Initially, two cases were filed against all the seven women taken into custody on September 10. Later, a Prisoners’ Transit (PT) warrant was issued against Xavier Amma, Selvi and Sundari, with four additional cases slapped against them. Another six cases were filed against Sundari, and all three women were denied bail for almost a month.
Mocking the charges filed against them, Selvi says that she was holding only a Bible, a cellphone and a prayer book at the time of her arrest. “It was the first time that I had been separated from my family. But Sundari’s children were so young - one was studying in the fifth standard, the other in the third. A total of 12 cases were booked against her,” Selvi recounts.
Adds Xavir Amma, “We did not run away when the police attacked us. We did not fight back even when they shelled tear-gas and lathi-charged us. We stood there because we did not want our peaceful struggle to turn violent.”
But the interregnum in prison only strengthened their determination to continue the struggle. This is evident in the way the women from Idinthakarai demystified the claims made about nuclear energy and disseminated information on its ill-effects on the environment to jail inmates.
Xavier Amma reveals, “During our time in prison, we got to know more about people. We met women who drug peddlers and murderers. We spoke to them all. We spoke about the need to raise voices against the nuclear power plant, which is the death knell to the world.” According to Selvi, no prison inmate was aware of the anti-nuclear struggle, “We discussed these issues with them and they realised the significance of this struggle. Many expressed their solidarity with the cause.”
So what has life been like for the women after their prison experience? Xavier Amma continues with the routine she always followed. Every morning, after her household tasks are done, she reaches the protest venue at St Lourdes Matha Church. “This protest against the nuclear power plant has a history of two decades. In 1989, when I was 24 years old, people of Idinthakarai and neighbouring villages held protest demonstrations at Nagercoil. The police fired on us and one person died in the firing. I was injured at that point. There was no media to cover that protest. Over the years, we have carried on.”
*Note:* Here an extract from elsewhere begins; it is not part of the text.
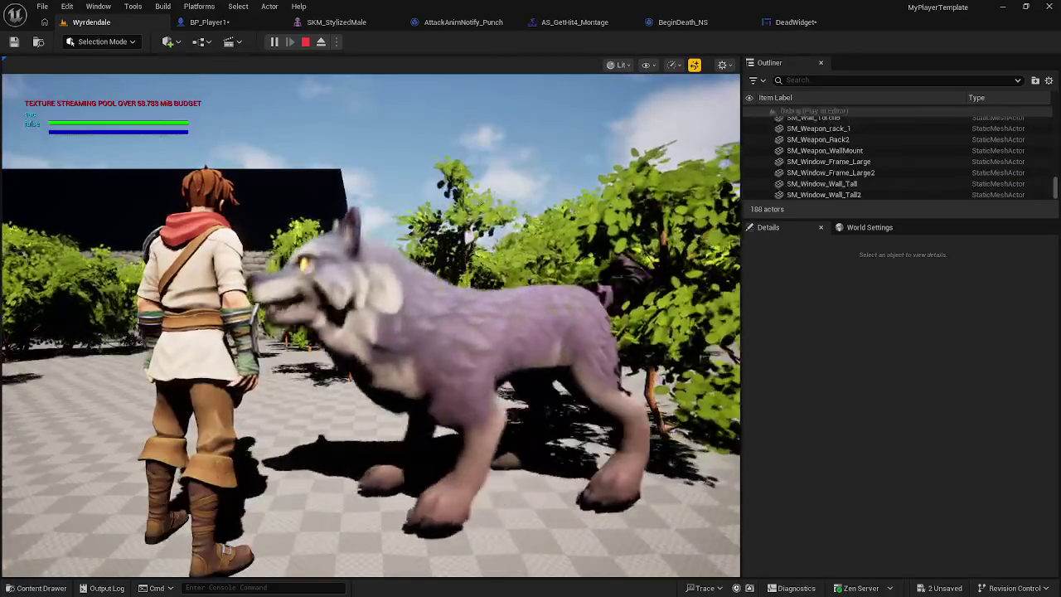
{"action": "key", "text": "Escape"}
The women have sent more than five letters to the government to seek its intervention to resolve the problem and break the impasse. On February 5, 2013, The People’s Movement Against Nuclear Energy (PMANE) wrote to Congress Vice President Rahul Gandhi to urge the government to order a moratorium on nuclear power projects. They are also awaiting the Supreme Court judgment on a petition filed by G. Sundarrajan, alleging that 17 safety recommendations by the Centre’s task force have not been implemented in the project.
This unique struggle is certainly not easy, but the women behind it believe it is an absolutely crucial. States Xavier Amma in closing, “This struggle to shut down the nuclear plant is about providing a safe environment for our future generations. We are ready to sacrifice our lives if that is what it takes.”